Checkpointing in database benchmarks

We can end up with graphs like this in these cases. But run for another 10 minutes, and we'd likely see a large performance dip on the green line.

Background jobs, I/O checkpointing, autovacuum, and other work can impact the throughput, skewing the benchmark results.

It's important to consider the impact database configurations have on performance. An identical benchmark on the same hardware can perform very differently with different tunings. DBMSs give us these tunings so we can trade off things like performance, durability, data size, and resource consumption on a case-by-case basis. It's generally best to either (a) ensure all configuration options are aligned or (b) for pre-tuned situations (like most database-as-a-service providers) leave things at the pre-tuned defaults.

(In)consistency

Another important consideration, especially in the cloud, is (in)consistency. Even with the same benchmark instance and same client machine, latency and throughput can vary from run to run. This can be due to contention on the network or noisy neighbors that are co-occupying the same hardware you are running on.

Repeating the same benchmark

It's advisable to do multiple runs to measure consistency.

Apples to apples to oranges

The best benchmarks are the ones that compare apples-to-apples. In other words, ones that create data-driven comparisons between products that have the same or very similar characteristics and feature sets.

Examples of this are:

  • Comparing 4 different Postgres configurations to determine workload suitability
  • Comparing 3 different cloud MySQL platforms to determine which is most performant
  • Comparing MySQL and Postgres on an identical workload (different databases, but same stated purpose)

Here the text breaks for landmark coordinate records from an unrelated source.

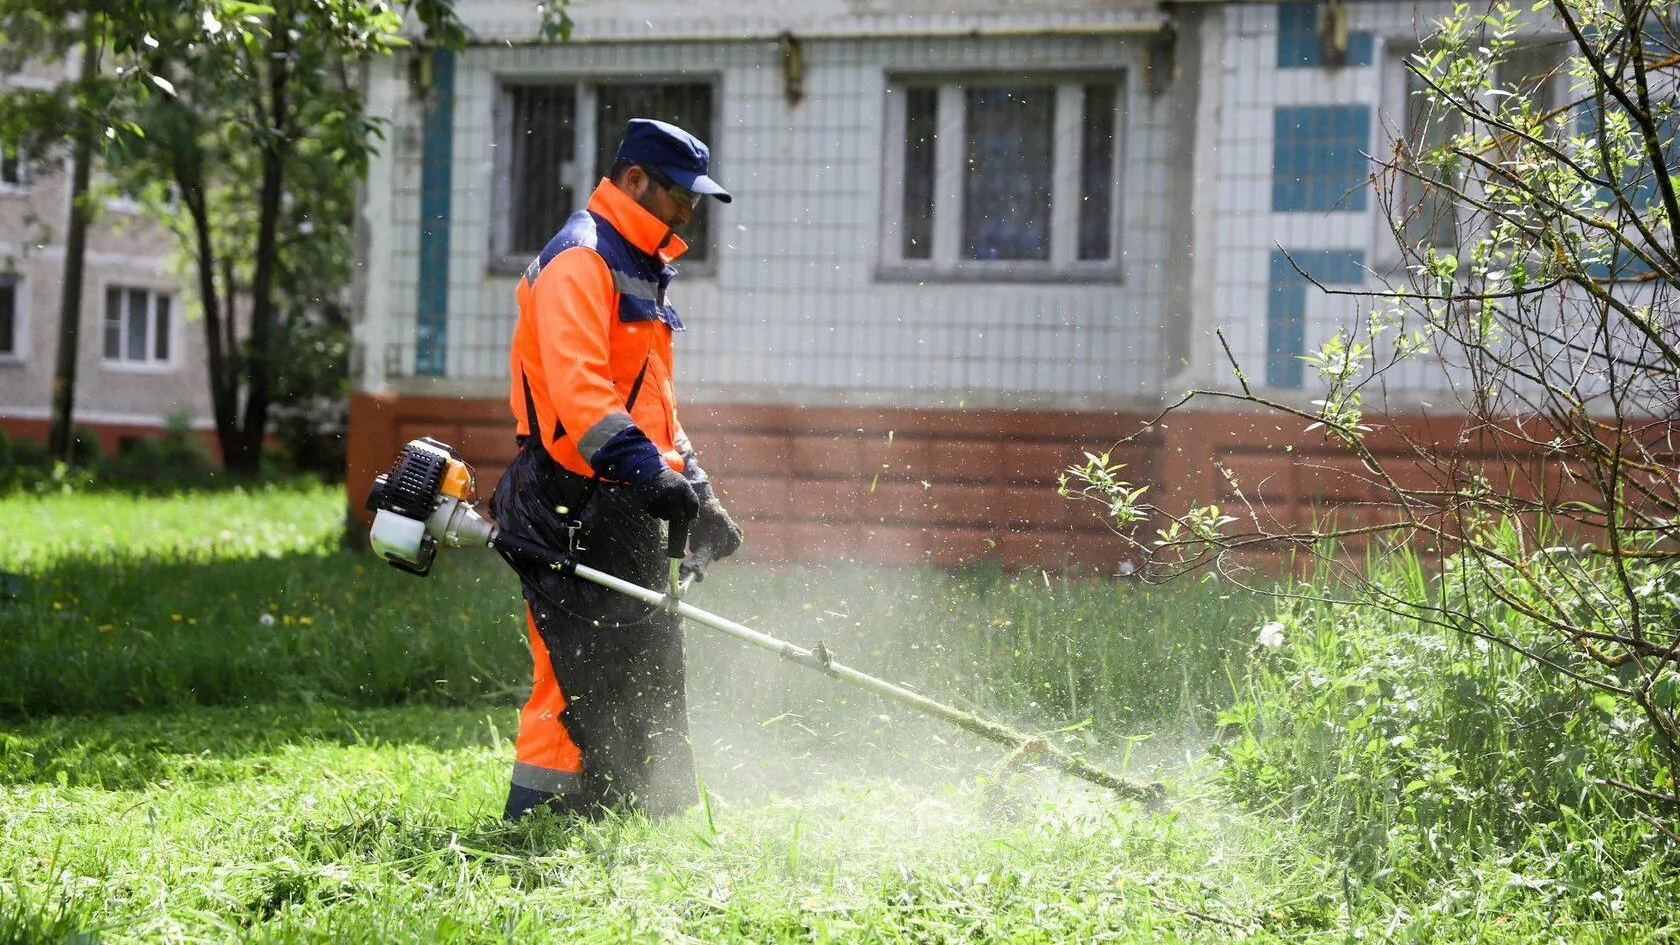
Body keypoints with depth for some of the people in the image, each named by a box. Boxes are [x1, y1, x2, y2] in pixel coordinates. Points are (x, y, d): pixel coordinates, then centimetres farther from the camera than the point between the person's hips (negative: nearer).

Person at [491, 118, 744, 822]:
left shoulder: (639, 272, 23)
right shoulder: (580, 261, -11)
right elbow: (575, 386, -25)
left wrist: (697, 498, 21)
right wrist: (645, 470, -33)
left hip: (626, 513, 10)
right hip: (575, 506, -10)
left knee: (648, 679, 12)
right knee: (583, 679, -13)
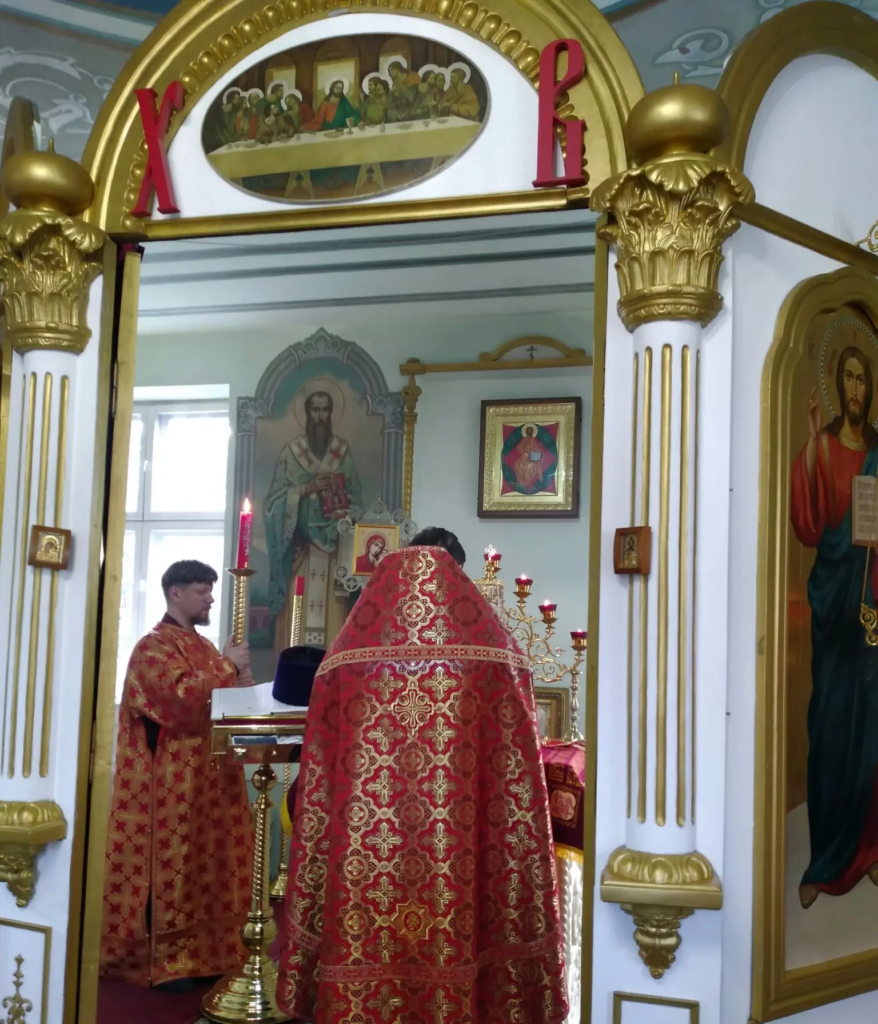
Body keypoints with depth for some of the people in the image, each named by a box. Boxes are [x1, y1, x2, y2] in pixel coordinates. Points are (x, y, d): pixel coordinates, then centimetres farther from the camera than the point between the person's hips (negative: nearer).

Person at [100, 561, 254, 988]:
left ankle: (201, 949, 17)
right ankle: (164, 958, 4)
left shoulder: (202, 645, 18)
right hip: (172, 779, -8)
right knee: (173, 860, -4)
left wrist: (236, 676, 1)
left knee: (205, 860, 10)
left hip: (208, 774, 8)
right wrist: (227, 667, -14)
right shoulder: (154, 646, -9)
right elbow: (183, 695, -24)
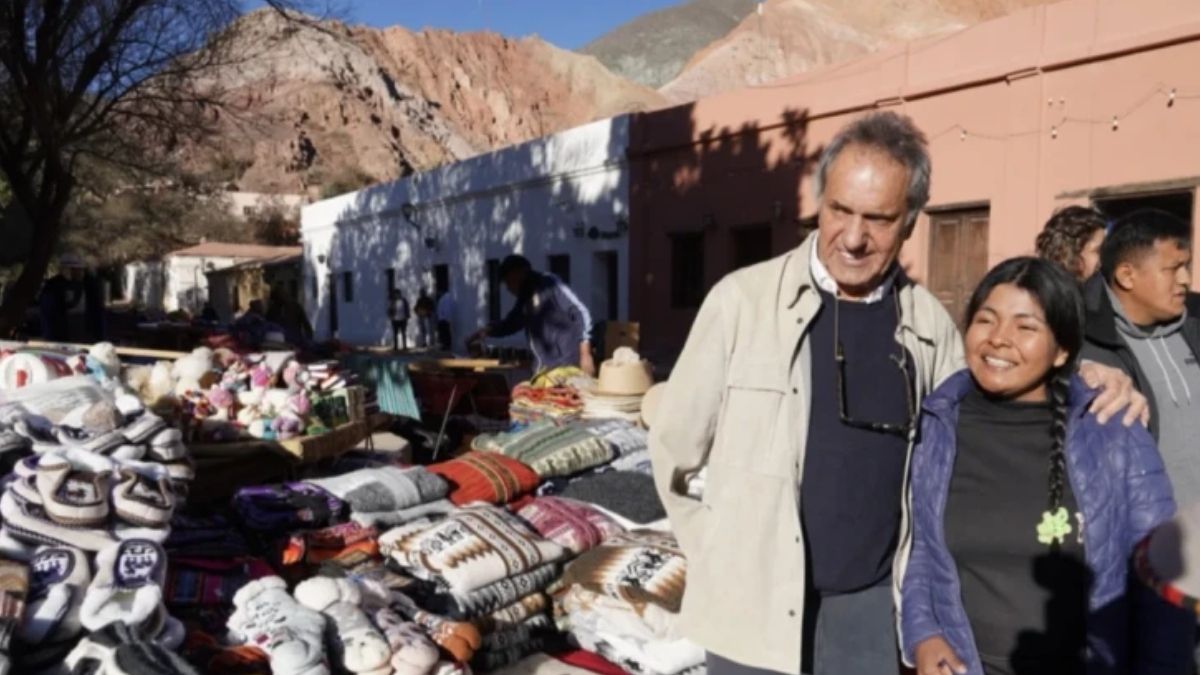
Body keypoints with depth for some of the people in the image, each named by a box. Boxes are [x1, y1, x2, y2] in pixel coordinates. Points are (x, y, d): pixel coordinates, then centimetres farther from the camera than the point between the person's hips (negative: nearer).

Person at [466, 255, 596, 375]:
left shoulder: (548, 285, -6)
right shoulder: (526, 298, 17)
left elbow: (581, 314, -12)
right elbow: (510, 323, 31)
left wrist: (585, 355, -17)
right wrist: (486, 331, 12)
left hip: (565, 366, -8)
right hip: (544, 369, 8)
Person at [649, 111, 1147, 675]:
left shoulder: (928, 323, -1)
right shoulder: (743, 299, -10)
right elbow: (674, 448, -2)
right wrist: (716, 554, 0)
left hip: (873, 604, 3)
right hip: (754, 603, -2)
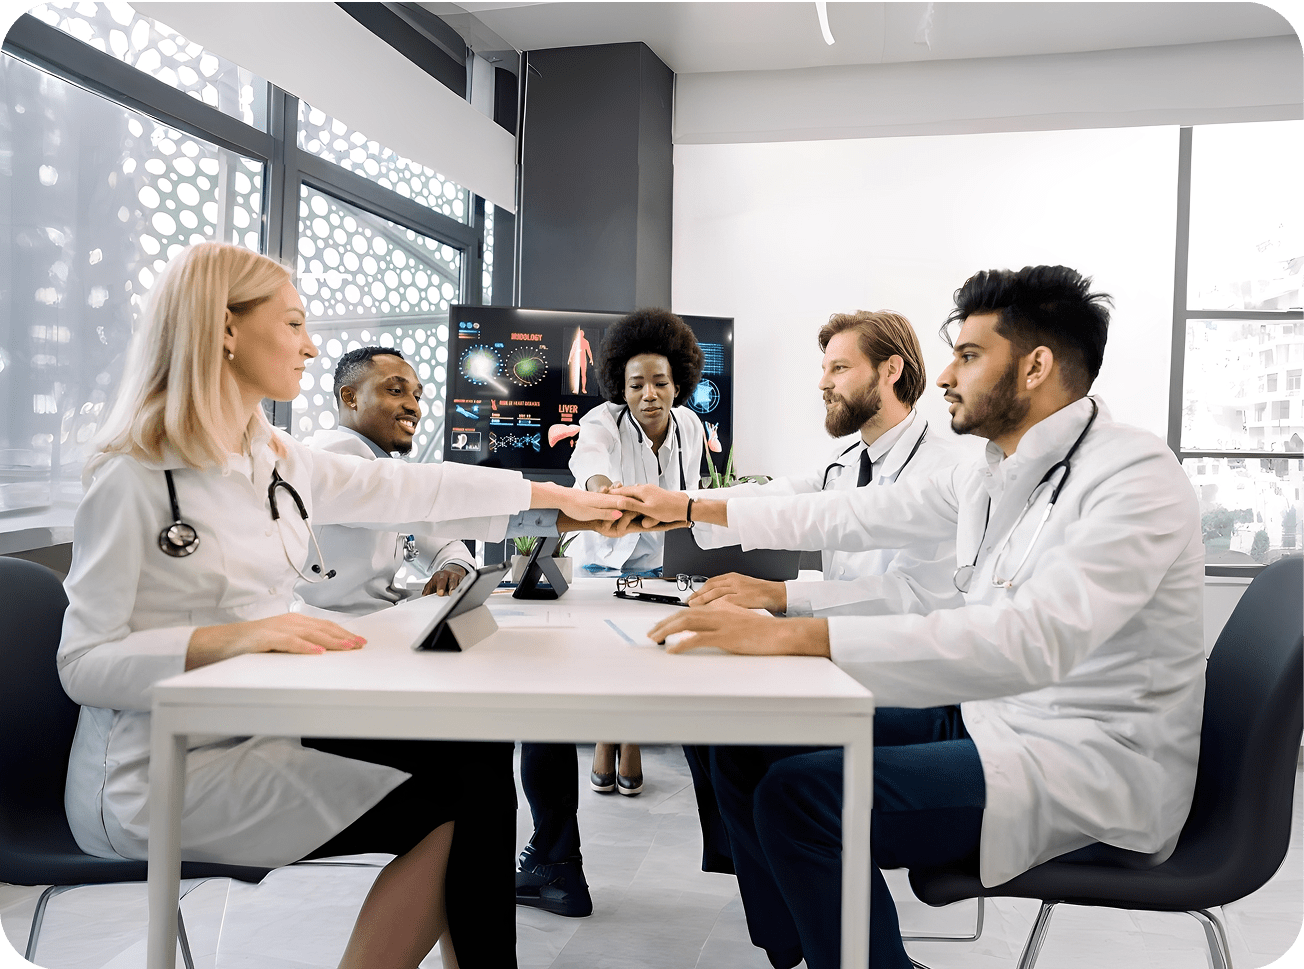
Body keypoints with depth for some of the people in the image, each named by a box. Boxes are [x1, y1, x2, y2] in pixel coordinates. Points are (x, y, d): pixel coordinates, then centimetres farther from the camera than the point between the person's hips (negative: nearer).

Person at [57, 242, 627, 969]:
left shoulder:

People sometimes draw comparisons between vastly different database engines, resulting in wild claims. Things like:

  • Analytics queries run 100x faster on Apache Pinot than Postgres
  • Achieve 100x higher QPS on a purpose-built realtime database compared to a Postgres relational database
  • SQLite latency is 80% lower than MySQL

These are comparing databases that were distinctly optimized for different purposes. It's easy to make one look better than the other, especially when cherry-picking the workload.

Don't do this. Ensure comparisons are between comparable technologies and workloads that fit the DBMS's stated purpose. The one exception may be as an internal test to determine which technology, amongst ones with vastly different goals, is best-suited for a system.

Document everything

Good benchmarks should be reproducible. Document the client and target setups as exhaustively as possible: hardware (or cloud instance type), OS, software versions, build flags, configurations, benchmark tool, exact command line, etc. After looking at the results of a benchmark, an engineer should be able to reproduce the results.

Benchmark crimes

As you can see, there's a lot to good benchmarking. Missing any one of these steps leads to bias. Some of the most common mistakes:

  • Reporting only averages, without percentiles, variance, or the full time-series
  • Leaving out hardware, instance type, etc.
  • Measuring before the system reaches steady state
  • Reporting a percentage difference without the surrounding variance
  • Forgetting to check whether the benchmark client is the bottleneck

That last one is easy to miss!

If the client machine has maxed out on CPU or network connections, the graph may look like the database has plateaued. But all you've really measured is the limit of the load generator.

Go forth and benchmark

You now have an elementary understanding of database benchmarking.

When presenting results, don't stop at the numbers. If two runs differ meaningfully, offer a hypothesis for why: hardware, configuration, workload shape, cache behavior, network latency, or something else. The reader should not have to invent the causal story themselves.

Apply all these to your next round of benchmarks, and you're less likely to veer off-course.